## ABOUT THIS TASK
The required output is the exact run of lines below that opens at the line with "35.11 | 36.06 |" and closes at the line with "lesions (p<0.01, 2-tailed t test).".

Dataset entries
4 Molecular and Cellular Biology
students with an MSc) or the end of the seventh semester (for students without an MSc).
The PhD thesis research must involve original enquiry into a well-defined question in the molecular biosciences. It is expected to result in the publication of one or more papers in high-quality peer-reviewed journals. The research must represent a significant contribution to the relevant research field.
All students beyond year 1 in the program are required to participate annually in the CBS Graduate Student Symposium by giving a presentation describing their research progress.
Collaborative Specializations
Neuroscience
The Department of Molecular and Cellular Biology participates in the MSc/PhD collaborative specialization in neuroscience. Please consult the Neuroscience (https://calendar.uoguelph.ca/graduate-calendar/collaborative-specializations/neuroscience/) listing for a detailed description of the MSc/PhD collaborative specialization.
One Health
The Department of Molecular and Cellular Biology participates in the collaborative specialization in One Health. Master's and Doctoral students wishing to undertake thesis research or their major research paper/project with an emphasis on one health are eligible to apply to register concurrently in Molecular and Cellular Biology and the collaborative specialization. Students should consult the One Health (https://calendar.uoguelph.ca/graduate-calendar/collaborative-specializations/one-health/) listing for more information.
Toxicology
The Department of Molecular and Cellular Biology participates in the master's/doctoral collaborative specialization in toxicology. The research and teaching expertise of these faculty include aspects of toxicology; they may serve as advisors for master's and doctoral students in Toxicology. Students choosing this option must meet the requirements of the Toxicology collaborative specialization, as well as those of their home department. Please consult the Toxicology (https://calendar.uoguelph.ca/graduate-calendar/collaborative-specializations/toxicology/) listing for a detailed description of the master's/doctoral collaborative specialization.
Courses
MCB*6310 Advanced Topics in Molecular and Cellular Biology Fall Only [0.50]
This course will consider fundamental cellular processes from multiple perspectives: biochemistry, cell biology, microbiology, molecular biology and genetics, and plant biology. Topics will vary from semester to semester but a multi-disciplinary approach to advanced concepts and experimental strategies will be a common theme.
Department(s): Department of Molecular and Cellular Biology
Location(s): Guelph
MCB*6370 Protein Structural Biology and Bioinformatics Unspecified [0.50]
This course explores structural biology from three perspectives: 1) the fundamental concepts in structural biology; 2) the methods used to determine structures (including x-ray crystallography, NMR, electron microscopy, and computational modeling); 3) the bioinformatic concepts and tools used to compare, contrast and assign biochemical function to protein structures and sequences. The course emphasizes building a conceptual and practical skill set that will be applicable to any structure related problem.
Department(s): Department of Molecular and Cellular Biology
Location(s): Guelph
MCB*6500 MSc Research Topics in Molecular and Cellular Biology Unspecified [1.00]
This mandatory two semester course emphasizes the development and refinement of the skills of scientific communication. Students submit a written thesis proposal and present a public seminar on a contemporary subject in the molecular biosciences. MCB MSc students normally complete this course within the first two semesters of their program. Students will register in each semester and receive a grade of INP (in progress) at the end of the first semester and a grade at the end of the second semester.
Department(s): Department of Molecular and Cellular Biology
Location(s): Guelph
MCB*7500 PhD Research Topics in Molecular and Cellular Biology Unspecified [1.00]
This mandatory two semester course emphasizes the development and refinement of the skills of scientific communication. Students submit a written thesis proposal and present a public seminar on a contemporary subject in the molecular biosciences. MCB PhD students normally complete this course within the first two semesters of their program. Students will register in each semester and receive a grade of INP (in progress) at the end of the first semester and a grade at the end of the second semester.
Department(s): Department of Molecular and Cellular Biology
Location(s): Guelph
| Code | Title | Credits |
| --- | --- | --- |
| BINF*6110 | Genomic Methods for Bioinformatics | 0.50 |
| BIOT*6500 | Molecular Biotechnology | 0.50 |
* * *
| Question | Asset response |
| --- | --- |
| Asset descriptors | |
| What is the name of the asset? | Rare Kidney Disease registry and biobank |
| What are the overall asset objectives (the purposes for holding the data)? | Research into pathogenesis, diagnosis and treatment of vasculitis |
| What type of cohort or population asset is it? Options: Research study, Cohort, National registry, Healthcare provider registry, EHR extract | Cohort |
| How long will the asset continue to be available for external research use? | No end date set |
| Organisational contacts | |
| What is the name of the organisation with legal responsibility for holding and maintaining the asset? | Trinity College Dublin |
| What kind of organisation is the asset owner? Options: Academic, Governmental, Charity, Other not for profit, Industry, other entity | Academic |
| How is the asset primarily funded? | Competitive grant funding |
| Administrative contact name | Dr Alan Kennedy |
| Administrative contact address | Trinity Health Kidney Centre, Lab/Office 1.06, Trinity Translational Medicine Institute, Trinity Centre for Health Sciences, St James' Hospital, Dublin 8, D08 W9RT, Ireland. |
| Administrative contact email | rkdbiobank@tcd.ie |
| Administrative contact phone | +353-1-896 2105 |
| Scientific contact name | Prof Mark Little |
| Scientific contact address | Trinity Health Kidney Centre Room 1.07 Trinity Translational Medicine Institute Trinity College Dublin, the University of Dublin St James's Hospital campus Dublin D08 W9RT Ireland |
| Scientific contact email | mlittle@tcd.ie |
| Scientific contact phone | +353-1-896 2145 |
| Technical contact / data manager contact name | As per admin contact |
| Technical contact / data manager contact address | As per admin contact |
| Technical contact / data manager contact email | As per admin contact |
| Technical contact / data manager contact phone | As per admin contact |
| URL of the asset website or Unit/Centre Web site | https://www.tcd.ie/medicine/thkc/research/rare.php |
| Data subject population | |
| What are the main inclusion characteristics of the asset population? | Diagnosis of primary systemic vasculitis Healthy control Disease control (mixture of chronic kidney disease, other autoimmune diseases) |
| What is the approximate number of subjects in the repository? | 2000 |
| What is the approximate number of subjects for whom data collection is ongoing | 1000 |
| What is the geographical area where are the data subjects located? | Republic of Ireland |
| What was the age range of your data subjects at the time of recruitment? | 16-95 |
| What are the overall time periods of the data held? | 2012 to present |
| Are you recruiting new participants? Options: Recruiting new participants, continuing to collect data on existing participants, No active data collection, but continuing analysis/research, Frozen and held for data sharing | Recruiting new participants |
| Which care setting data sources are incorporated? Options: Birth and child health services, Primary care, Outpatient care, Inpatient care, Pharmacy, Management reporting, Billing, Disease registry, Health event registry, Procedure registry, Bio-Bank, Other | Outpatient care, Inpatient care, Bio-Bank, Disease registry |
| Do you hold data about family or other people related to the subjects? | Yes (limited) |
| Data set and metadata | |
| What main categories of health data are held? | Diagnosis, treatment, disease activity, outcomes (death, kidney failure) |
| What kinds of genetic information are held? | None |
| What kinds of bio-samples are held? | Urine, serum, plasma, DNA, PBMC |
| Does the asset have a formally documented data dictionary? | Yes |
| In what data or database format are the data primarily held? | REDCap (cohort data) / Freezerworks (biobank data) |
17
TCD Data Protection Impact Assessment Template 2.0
--
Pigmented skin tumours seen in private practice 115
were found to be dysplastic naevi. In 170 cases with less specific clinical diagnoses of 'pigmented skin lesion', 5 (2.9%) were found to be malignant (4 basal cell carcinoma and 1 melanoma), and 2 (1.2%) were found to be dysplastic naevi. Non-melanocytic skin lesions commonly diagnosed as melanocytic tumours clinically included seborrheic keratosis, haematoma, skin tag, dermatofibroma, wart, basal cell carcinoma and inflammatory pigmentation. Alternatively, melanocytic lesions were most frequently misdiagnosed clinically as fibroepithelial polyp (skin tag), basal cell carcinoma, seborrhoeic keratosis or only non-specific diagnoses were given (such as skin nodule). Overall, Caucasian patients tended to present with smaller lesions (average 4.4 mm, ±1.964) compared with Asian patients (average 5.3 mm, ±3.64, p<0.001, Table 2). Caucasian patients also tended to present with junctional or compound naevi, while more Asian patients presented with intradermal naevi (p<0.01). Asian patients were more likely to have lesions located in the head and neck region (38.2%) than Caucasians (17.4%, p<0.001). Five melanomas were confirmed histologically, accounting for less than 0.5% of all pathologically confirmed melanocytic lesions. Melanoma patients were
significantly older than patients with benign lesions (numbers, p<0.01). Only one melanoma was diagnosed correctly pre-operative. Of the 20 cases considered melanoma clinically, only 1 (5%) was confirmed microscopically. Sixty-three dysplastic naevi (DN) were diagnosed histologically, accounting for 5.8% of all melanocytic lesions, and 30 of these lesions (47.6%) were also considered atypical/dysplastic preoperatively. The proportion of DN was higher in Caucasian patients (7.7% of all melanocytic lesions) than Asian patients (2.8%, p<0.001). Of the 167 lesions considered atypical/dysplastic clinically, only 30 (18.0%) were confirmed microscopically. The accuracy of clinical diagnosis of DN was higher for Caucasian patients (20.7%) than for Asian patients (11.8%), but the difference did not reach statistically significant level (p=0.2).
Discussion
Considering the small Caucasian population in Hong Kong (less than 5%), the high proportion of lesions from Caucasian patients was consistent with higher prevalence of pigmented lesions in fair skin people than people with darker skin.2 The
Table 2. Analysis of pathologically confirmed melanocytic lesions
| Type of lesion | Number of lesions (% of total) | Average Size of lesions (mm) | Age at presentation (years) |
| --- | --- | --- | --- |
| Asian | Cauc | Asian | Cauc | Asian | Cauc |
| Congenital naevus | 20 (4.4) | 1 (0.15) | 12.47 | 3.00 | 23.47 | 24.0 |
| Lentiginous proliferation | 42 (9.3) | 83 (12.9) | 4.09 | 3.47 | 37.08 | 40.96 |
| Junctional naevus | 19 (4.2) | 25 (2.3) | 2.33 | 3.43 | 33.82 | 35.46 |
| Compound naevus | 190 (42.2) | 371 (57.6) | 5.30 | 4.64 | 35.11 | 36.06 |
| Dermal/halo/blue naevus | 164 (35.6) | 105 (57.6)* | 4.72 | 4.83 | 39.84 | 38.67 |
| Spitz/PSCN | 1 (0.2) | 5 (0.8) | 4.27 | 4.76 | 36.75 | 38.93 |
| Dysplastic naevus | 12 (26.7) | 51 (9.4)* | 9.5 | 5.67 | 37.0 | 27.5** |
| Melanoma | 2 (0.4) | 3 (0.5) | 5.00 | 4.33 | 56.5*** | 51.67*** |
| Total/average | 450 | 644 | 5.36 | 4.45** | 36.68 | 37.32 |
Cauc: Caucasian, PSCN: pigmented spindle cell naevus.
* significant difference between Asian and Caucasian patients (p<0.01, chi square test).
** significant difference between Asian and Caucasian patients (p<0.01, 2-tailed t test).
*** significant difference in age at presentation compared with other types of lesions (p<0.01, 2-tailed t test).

## OUTPUT FOR THIS TASK
| Compound naevus | 190 (42.2) | 371 (57.6) | 5.30 | 4.64 | 35.11 | 36.06 |
| Dermal/halo/blue naevus | 164 (35.6) | 105 (57.6)* | 4.72 | 4.83 | 39.84 | 38.67 |
| Spitz/PSCN | 1 (0.2) | 5 (0.8) | 4.27 | 4.76 | 36.75 | 38.93 |
| Dysplastic naevus | 12 (26.7) | 51 (9.4)* | 9.5 | 5.67 | 37.0 | 27.5** |
| Melanoma | 2 (0.4) | 3 (0.5) | 5.00 | 4.33 | 56.5*** | 51.67*** |
| Total/average | 450 | 644 | 5.36 | 4.45** | 36.68 | 37.32 |
Cauc: Caucasian, PSCN: pigmented spindle cell naevus.
* significant difference between Asian and Caucasian patients (p<0.01, chi square test).
** significant difference between Asian and Caucasian patients (p<0.01, 2-tailed t test).
*** significant difference in age at presentation compared with other types of lesions (p<0.01, 2-tailed t test).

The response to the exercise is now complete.